Антонина повела всех на улицу и по ступенькам к наново пробитой двери в ясли. Разумеется, ясли с очагом не сообщались. Здесь комиссию встретил Иерихонов — молодой, только что окончивший институт врач, большой волосатый человек в халате и маленькой белой шапочке.

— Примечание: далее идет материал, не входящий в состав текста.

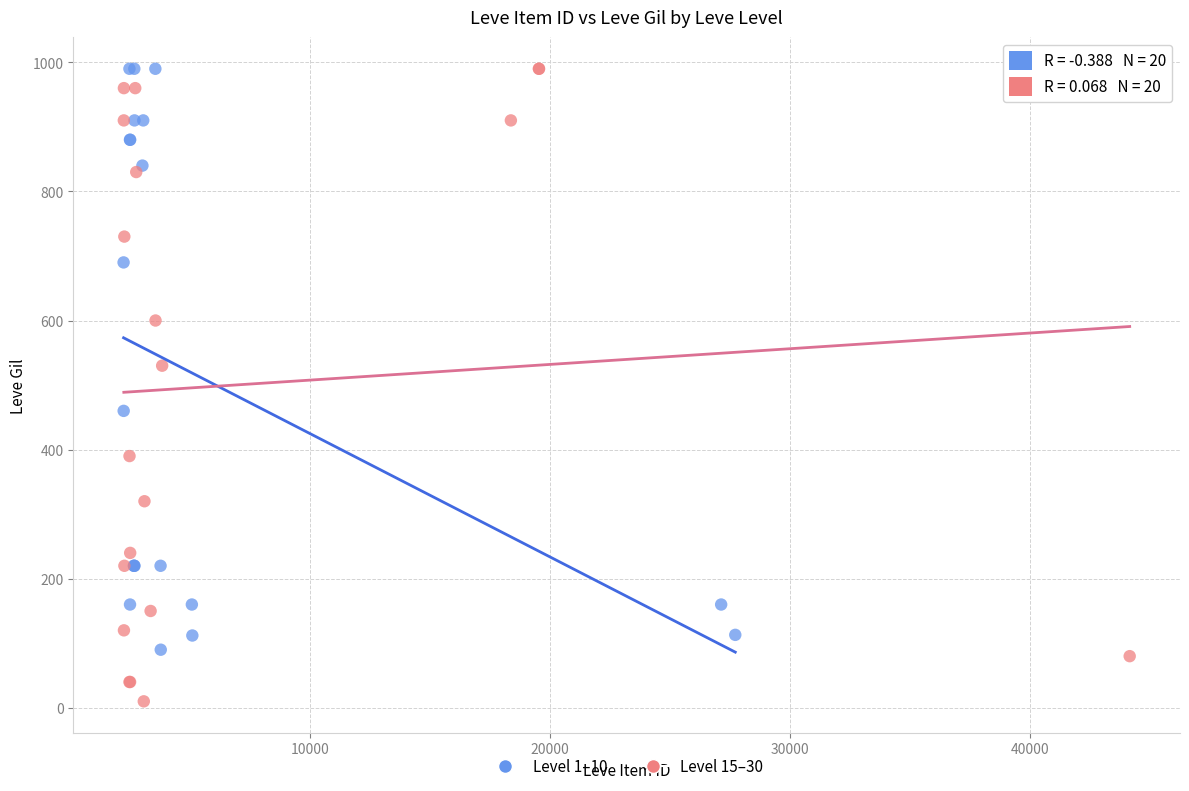

Which series contains the lowest Y value?

Level 15–30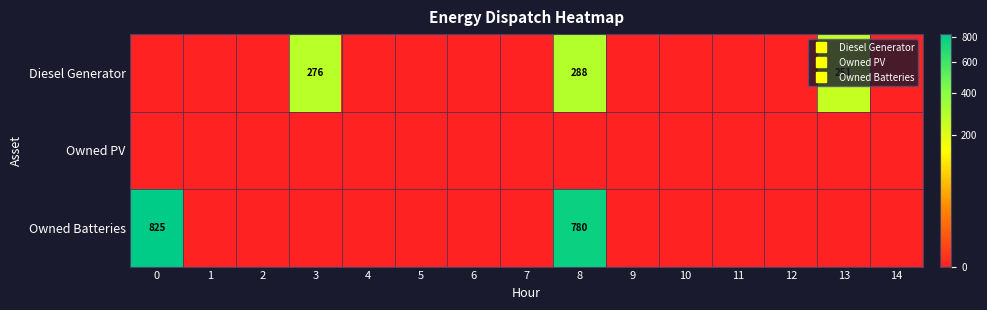

Which series changed the most between 10 and 12?

row_0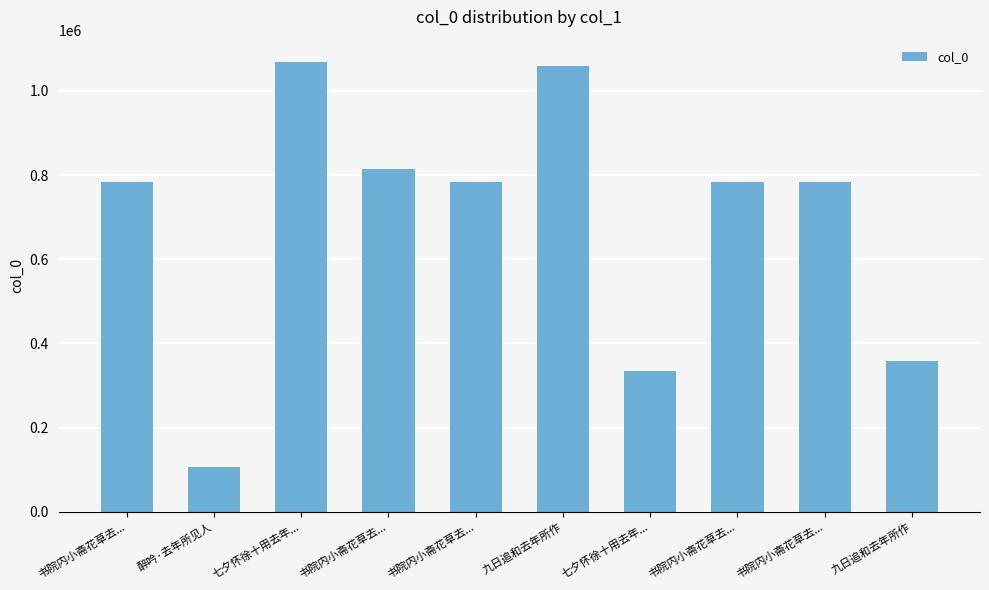

What is the difference between the values at 书院内小斋花草去... and 书院内小斋花草去...?

1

Ясли совершенно очаровали членов комиссии. Они были рассчитаны пока всего лишь на пятьдесят ребятишек в возрасте от полугода до трех лет и разделены на четыре возрастные группы, для каждой из которых были отдельные комнаты, отдельные серии игрушек, отдельная посуда. Была комната для кормления, в которой матери могли грудью кормить младенцев, — удобная, светлая, с отличными простыми шезлонгами, опять же сделанными в мастерских массива и обтянутыми парусиной, привезенной Щупаком. Была терраса — «закалочная», как назвал ее Иерихонов, — на террасе дети дышали, сидя и играя подолгу с нянями. Были души, ванны, весы, изолятор, боксы для осмотра, отдельная специальная кухня.
Иерихонов говорил обо всем со спокойным достоинством, и Антонине было немного обидно, что он, в сущности чужой еще здесь человек, так легко и запросто обращается со всем тем, что стоило ей таких усилий, забот, бессонных ночей.
Она успокоилась теперь — поняла, что все будет принято, что все нравится, что все, пожалуй, благополучно, и ходила тоже будто член комиссии — ей очень хотелось взглянуть на это большое и сложное хозяйство чужими глазами, как бы позабыв, что все здесь до самой последней мелочи прошло через ее руки. «Вот ванны, — думала она под спокойный бас Иерихонова, — такие готовенькие, милые, как будто всегда они здесь стояли».
И вспомнила, как чуть не дошла до истерики, доставая не самые ванны, а разрешение на получение оцинкованной жести.
Или весы…
Она отстала от членов комиссии, поправила марлевые занавески, что-то велела сделать няне, взглянула на термометр, повешенный на стене, попробовала рукой, не тянет ли холодом из-под двери.
— Да уж все хорошо, — несколько обиженно сказала няня, — что вы, Антонина Никодимовна, мучитесь?
Наконец все собрались опять в кабинетике, няня принесла опять чаю, и врачиха из наробраза стала заполнять графы гектографированного акта.